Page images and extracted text
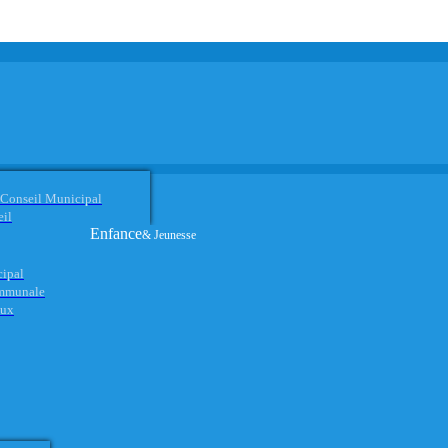
 Conseil Municipal
eil
Enfance
& Jeunesse
cipal
ommunale
aux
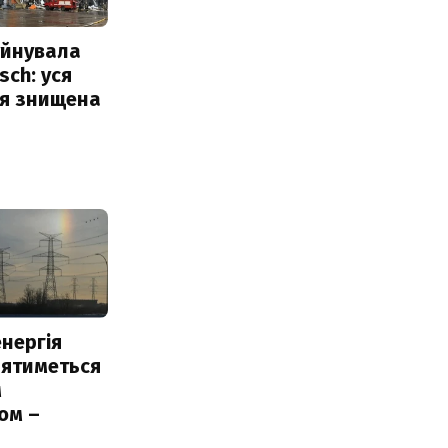
уйнувала
sch: уся
ія знищена
нергія
лятиметься
м
ом –
ь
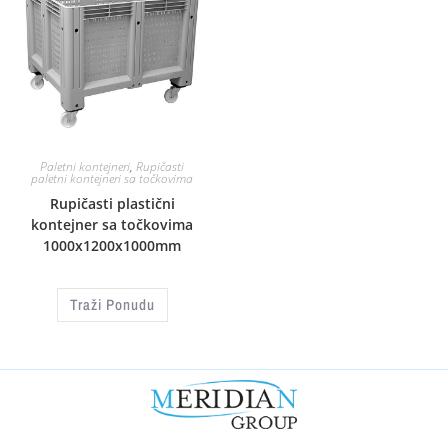
Paletni kontejneri
,
Rupičasti
paletni kontejneri sa točkovima
Rupičasti plastični
kontejner sa točkovima
1000x1200x1000mm
Traži Ponudu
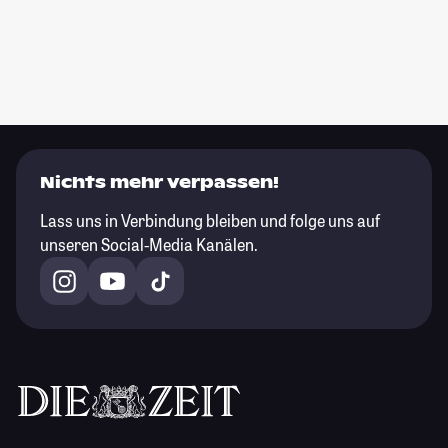
Nichts mehr verpassen!
Lass uns in Verbindung bleiben und folge uns auf
unseren Social-Media Kanälen.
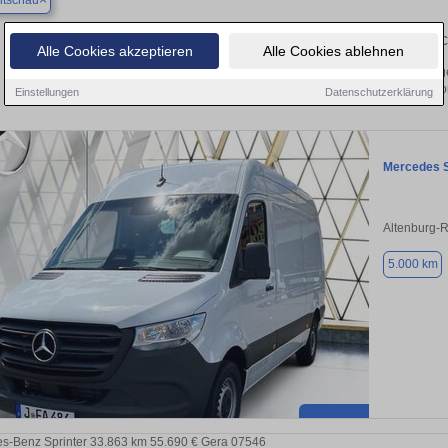
itschau
Finden Sie in Crimmitschau Ihren gebrau
Alle Cookies akzeptieren
Alle Cookies ablehnen
 Sie in Crimmitschau einen Mercedes Sprinter Gebrauchtwagen? Entdecken Sie g
und Preisklassen von privat und v
Einstellungen
Datenschutzerklärung
Mercedes S
Altenburg-
5.000 km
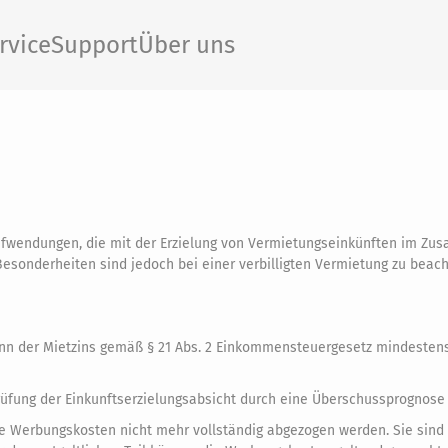
rvice
Support
Über uns
ufwendungen, die mit der Erzielung von Vermietungseinkünften im Z
onderheiten sind jedoch bei einer verbilligten Vermietung zu beacht
nn der Mietzins gemäß § 21 Abs. 2 Einkommensteuergesetz mindesten
üfung der Einkunftserzielungsabsicht durch eine Überschussprognose 
die Werbungskosten nicht mehr vollständig abgezogen werden. Sie sind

» **What is needed**
Copy only the part of the records that runs from the first line to the line with "ufwendungen, die mit", ends included, leaving pictures out.

» **Response to the exercise**
 Conseil Municipal
eil
Enfance
& Jeunesse
cipal
ommunale
aux
уйнувала
sch: уся
ія знищена
нергія
лятиметься
м
ом –
ь
Paletni kontejneri
,
Rupičasti
paletni kontejneri sa točkovima
Rupičasti plastični
kontejner sa točkovima
1000x1200x1000mm
Traži Ponudu
Nichts mehr verpassen!
Lass uns in Verbindung bleiben und folge uns auf
unseren Social-Media Kanälen.
itschau
Finden Sie in Crimmitschau Ihren gebrau
Alle Cookies akzeptieren
Alle Cookies ablehnen
 Sie in Crimmitschau einen Mercedes Sprinter Gebrauchtwagen? Entdecken Sie g
und Preisklassen von privat und v
Einstellungen
Datenschutzerklärung
Mercedes S
Altenburg-
5.000 km
rvice
Support
Über uns
ufwendungen, die mit der Erzielung von Vermietungseinkünften im Z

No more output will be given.